*** Passage to read Section Begins ***

You can pay for the services of an authorised immigration consultant to carry out a lot of the visa interaction on your behalf (which is what we did), but you will still have a lot of paperwork to full in and you as an individual must grant permission for that authorised immigration consultant to work on your behalf by writing to Immigration NZ.

This is the reason why I question a "consultancy" offering you a 6 month visa - just doesn't sound right to me ?

Also - I'm sure 6 months isn't allowed anymore for a work visa. I'm sure I've read somewhere that the minimum work visa that will be granted by immigration is 12 months.
If the consultancy is only offering 6 months of work then this wouldn't satisfy the criteria for a work visa as it isn't for the minimum period.
Will have to look further into that given the chance.

Also, I cannot advise you either way....
Take the chance here or stay where you are ?
Only you can make that decision.

All I can say is I left a company I had worked for all my life - 25 years.

*** Passage to read Section Ends ***
*** Data Section Begins ***

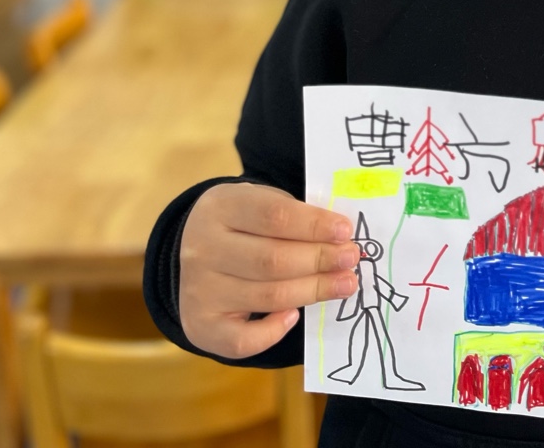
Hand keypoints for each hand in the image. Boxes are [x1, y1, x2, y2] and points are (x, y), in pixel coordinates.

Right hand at [178, 183, 359, 358]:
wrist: (192, 251)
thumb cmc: (243, 224)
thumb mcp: (260, 202)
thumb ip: (295, 216)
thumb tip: (340, 239)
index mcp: (221, 207)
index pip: (274, 215)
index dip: (314, 225)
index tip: (345, 232)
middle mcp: (203, 248)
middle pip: (272, 260)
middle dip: (320, 260)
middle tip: (350, 259)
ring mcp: (199, 290)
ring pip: (267, 297)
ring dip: (313, 291)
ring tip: (344, 284)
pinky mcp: (200, 326)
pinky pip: (243, 340)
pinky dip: (274, 332)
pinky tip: (294, 315)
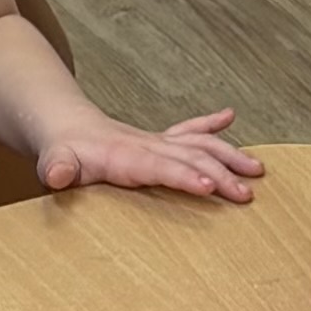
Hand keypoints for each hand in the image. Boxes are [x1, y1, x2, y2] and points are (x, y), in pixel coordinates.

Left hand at [32, 105, 262, 204]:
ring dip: (228, 155)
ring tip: (257, 170)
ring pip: (200, 144)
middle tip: (246, 194)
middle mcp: (149, 145)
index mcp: (126, 156)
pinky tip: (229, 116)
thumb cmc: (62, 153)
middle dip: (220, 175)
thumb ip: (57, 169)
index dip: (184, 177)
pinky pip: (190, 130)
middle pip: (191, 158)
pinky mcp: (161, 141)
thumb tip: (57, 175)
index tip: (209, 187)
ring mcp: (158, 141)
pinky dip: (210, 124)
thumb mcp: (53, 163)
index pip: (161, 167)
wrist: (64, 127)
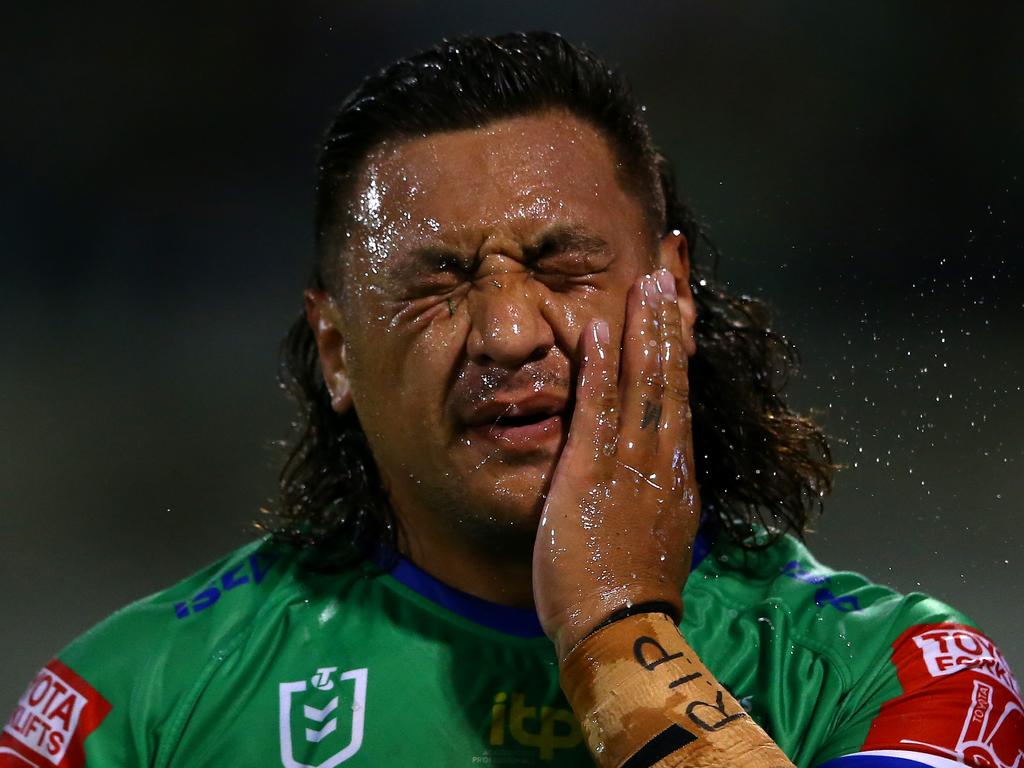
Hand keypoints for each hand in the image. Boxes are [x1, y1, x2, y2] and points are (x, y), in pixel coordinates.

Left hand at [533, 269, 699, 659]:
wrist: (620, 636)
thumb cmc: (631, 593)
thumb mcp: (657, 534)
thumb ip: (655, 494)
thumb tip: (654, 468)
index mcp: (676, 476)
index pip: (680, 398)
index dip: (679, 349)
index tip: (680, 306)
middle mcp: (663, 463)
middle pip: (670, 380)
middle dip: (668, 321)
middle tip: (667, 270)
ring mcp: (631, 468)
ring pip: (645, 388)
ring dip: (643, 331)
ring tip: (647, 281)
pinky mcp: (591, 479)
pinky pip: (598, 417)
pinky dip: (600, 373)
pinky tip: (596, 333)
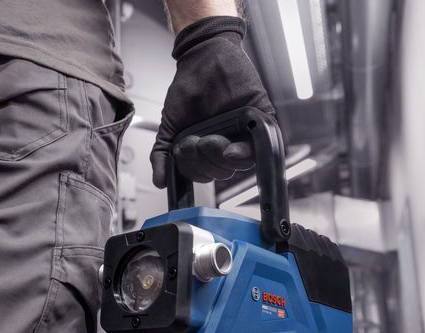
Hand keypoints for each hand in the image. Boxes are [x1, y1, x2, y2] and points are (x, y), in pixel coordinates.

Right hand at [151, 16, 275, 186]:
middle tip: (197, 140)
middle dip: (207, 161)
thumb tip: (160, 182)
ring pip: (242, 163)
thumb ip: (162, 154)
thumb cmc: (187, 90)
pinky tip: (231, 149)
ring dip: (222, 157)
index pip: (207, 174)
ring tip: (209, 138)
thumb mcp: (170, 126)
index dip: (196, 170)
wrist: (201, 58)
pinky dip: (249, 152)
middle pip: (224, 171)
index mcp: (209, 150)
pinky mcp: (261, 117)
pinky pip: (265, 143)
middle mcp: (228, 144)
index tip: (185, 149)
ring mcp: (246, 132)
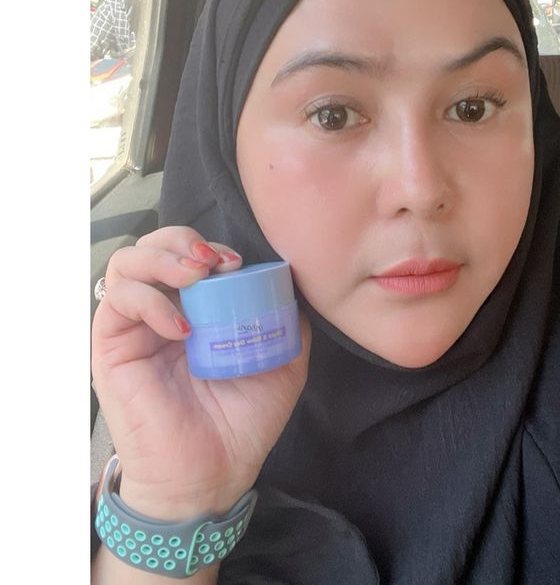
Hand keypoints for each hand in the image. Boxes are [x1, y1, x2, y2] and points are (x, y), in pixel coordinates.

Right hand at [91, 226, 310, 519]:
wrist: (212, 474)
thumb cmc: (242, 422)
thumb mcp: (282, 365)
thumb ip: (287, 325)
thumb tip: (292, 287)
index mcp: (197, 310)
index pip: (189, 254)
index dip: (209, 246)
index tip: (237, 263)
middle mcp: (162, 311)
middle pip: (153, 246)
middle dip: (181, 240)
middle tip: (212, 262)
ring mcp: (135, 328)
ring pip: (126, 263)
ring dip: (161, 258)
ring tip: (195, 278)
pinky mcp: (112, 348)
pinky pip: (117, 301)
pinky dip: (149, 302)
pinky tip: (181, 327)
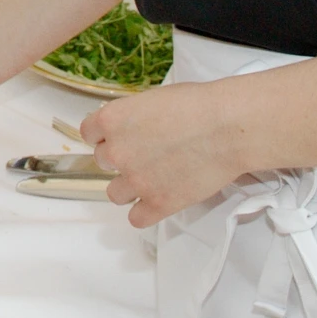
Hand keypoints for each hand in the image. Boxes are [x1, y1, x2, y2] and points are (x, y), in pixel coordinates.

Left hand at [79, 80, 244, 227]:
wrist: (228, 127)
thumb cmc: (198, 105)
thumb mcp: (153, 99)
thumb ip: (133, 117)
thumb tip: (132, 128)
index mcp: (112, 120)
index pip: (88, 133)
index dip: (104, 135)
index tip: (118, 137)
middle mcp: (116, 152)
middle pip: (102, 161)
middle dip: (121, 158)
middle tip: (146, 154)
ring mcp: (136, 181)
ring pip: (114, 193)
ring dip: (129, 187)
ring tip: (152, 178)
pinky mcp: (158, 204)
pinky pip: (136, 218)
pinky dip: (145, 212)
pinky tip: (158, 201)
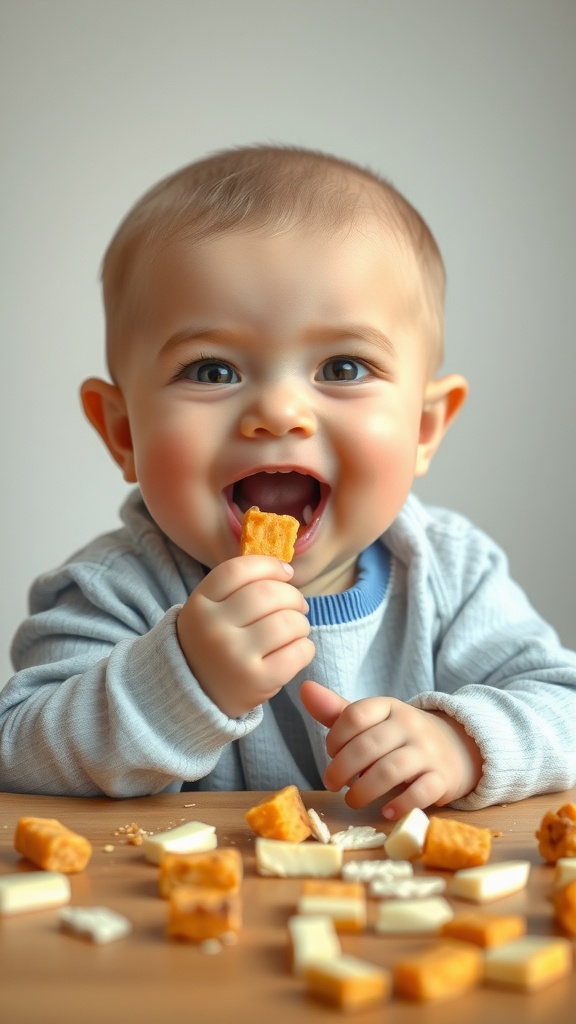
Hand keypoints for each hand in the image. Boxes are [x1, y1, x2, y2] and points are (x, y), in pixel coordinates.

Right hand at [177, 557, 313, 717]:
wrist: (197, 696)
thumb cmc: (212, 644)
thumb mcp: (209, 610)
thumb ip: (237, 587)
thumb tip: (286, 570)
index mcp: (199, 604)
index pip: (239, 570)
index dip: (270, 565)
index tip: (286, 572)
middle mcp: (214, 628)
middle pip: (268, 593)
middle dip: (293, 596)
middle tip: (298, 605)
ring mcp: (235, 656)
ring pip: (287, 622)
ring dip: (301, 623)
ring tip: (297, 629)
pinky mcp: (257, 681)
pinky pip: (298, 652)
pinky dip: (306, 647)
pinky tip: (297, 649)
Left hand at [300, 679, 482, 819]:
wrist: (457, 747)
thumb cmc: (401, 736)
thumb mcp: (373, 721)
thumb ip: (338, 711)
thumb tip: (305, 688)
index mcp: (389, 707)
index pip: (354, 716)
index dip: (334, 738)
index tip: (331, 753)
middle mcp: (409, 725)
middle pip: (367, 746)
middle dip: (341, 770)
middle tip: (332, 784)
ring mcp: (428, 752)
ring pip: (390, 771)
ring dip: (363, 791)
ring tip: (352, 800)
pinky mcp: (442, 778)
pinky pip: (420, 792)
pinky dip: (399, 805)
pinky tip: (385, 811)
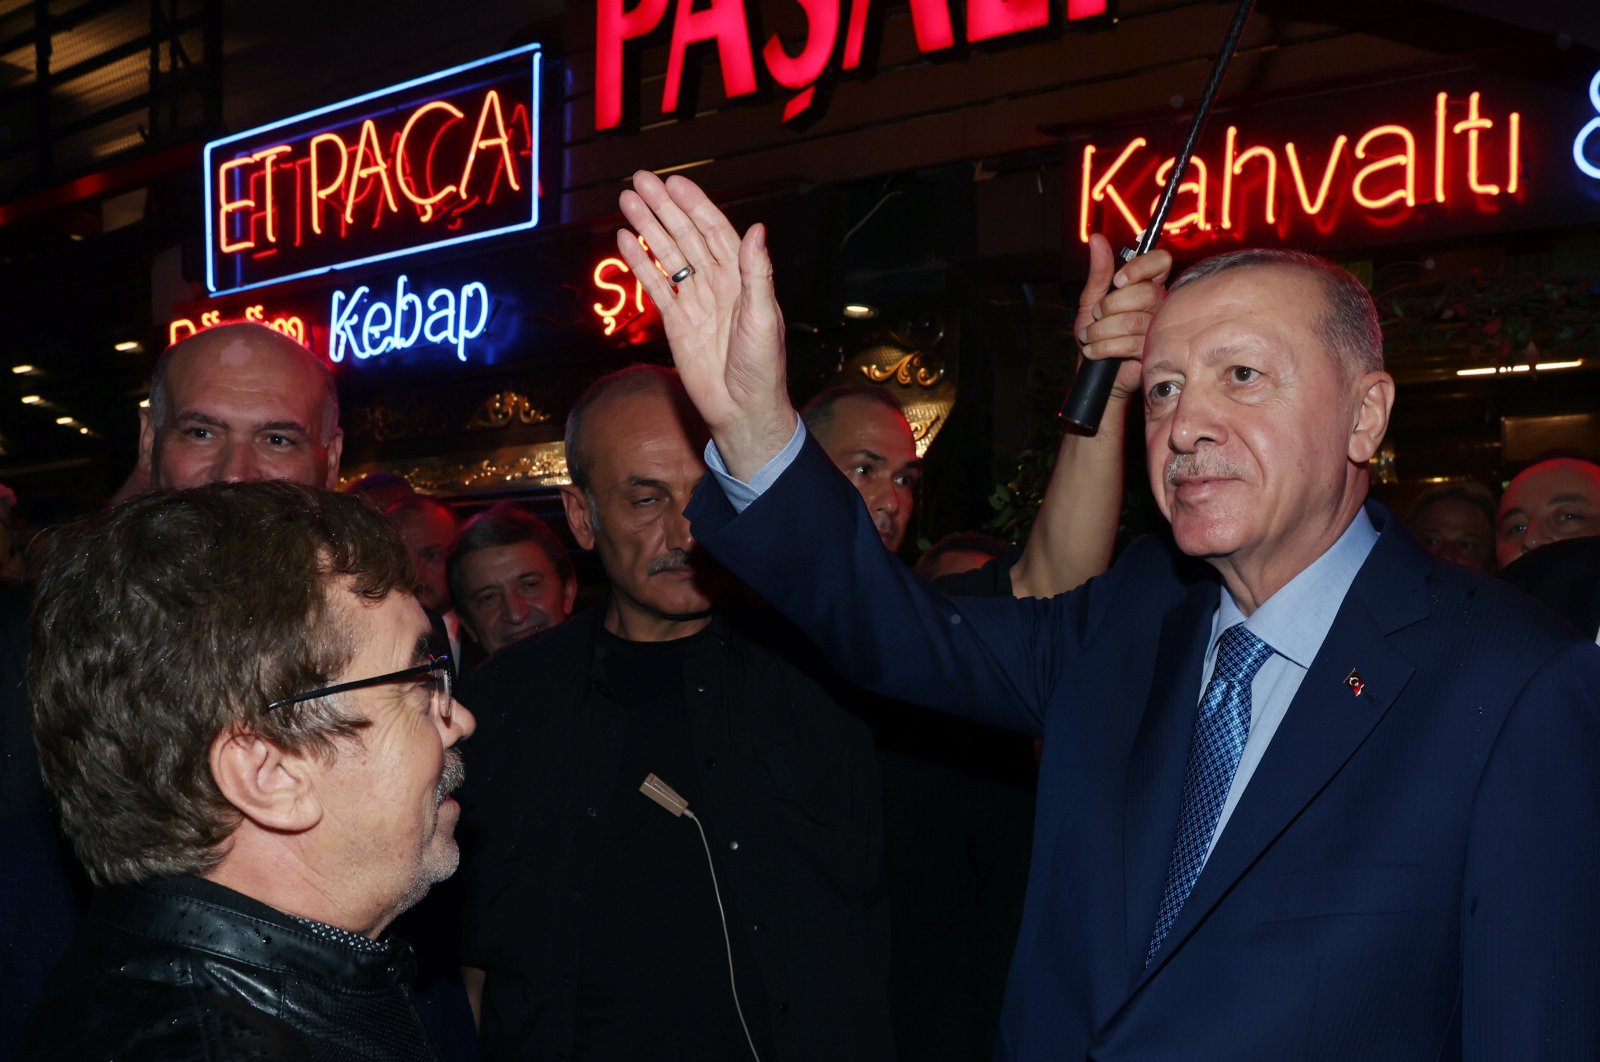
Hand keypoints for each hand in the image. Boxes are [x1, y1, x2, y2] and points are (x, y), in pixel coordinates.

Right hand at [617, 171, 796, 479]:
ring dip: (648, 228)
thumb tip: (757, 230)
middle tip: (639, 181)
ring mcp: (695, 301)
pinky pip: (656, 286)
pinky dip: (641, 263)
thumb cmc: (763, 368)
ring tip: (626, 201)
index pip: (715, 231)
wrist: (742, 409)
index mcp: (742, 278)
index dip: (695, 206)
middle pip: (686, 236)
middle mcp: (718, 283)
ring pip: (668, 256)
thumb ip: (757, 274)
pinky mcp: (676, 322)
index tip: (674, 184)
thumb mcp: (765, 318)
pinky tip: (624, 240)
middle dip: (664, 208)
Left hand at [1074, 234, 1171, 400]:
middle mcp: (1159, 304)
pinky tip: (1094, 351)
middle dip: (1109, 306)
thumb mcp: (1091, 299)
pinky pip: (1130, 343)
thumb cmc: (1095, 334)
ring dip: (1101, 330)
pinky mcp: (1153, 352)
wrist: (1093, 371)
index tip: (1118, 281)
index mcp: (1147, 285)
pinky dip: (1103, 347)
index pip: (1161, 262)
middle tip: (1096, 316)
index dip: (1140, 268)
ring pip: (1133, 320)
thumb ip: (1099, 271)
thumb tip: (1097, 238)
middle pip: (1145, 293)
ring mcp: (1159, 328)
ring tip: (1091, 336)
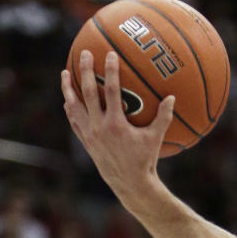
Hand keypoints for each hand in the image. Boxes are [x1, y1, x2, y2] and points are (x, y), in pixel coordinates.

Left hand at [60, 50, 174, 201]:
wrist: (129, 183)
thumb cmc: (145, 160)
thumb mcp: (156, 138)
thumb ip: (164, 117)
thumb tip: (171, 97)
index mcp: (116, 124)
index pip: (111, 91)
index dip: (110, 72)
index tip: (110, 55)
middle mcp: (99, 127)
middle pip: (88, 93)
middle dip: (85, 72)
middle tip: (84, 54)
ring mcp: (89, 134)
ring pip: (74, 107)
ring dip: (68, 89)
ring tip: (64, 73)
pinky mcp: (86, 141)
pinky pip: (74, 121)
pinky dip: (70, 109)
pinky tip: (68, 100)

*** Data Section Ends ***

## Complete the following
- A) Reproduce the part of the forum post on New Zealand visas between "If the consultancy" and "- 25 years.", inclusive.
- B) In the forum post on New Zealand visas, how long had the writer worked for the company they left?
- C) Go on with the forum post on New Zealand visas, picking up after its final sentence.
The items were drawn from a source separate from the forum post on New Zealand visas.

## Expected results
- A)
If the consultancy is only offering 6 months of work then this wouldn't satisfy the criteria for a work visa as it isn't for the minimum period.
Will have to look further into that given the chance.

Also, I cannot advise you either way....
Take the chance here or stay where you are ?
Only you can make that decision.

All I can say is I left a company I had worked for all my life - 25 years.

- B) 25 years.

- C)
I had worked up to the top of my career ladder - next step management.
I was paid very well, knew my job upside down and inside out and many people came to me for advice.
I took the chance coming to work for a bigger company, miles more responsibility but all for less pay just so we had the chance of a better life and if it didn't work out it's been an adventure.
The career I'm carving here is fantastic for my ongoing experience and great for the CV and would mean I could work doing this or what I did before anywhere in the world - assuming no language barrier.
All this also true for my wife in her career.

We thought it was a wise gamble !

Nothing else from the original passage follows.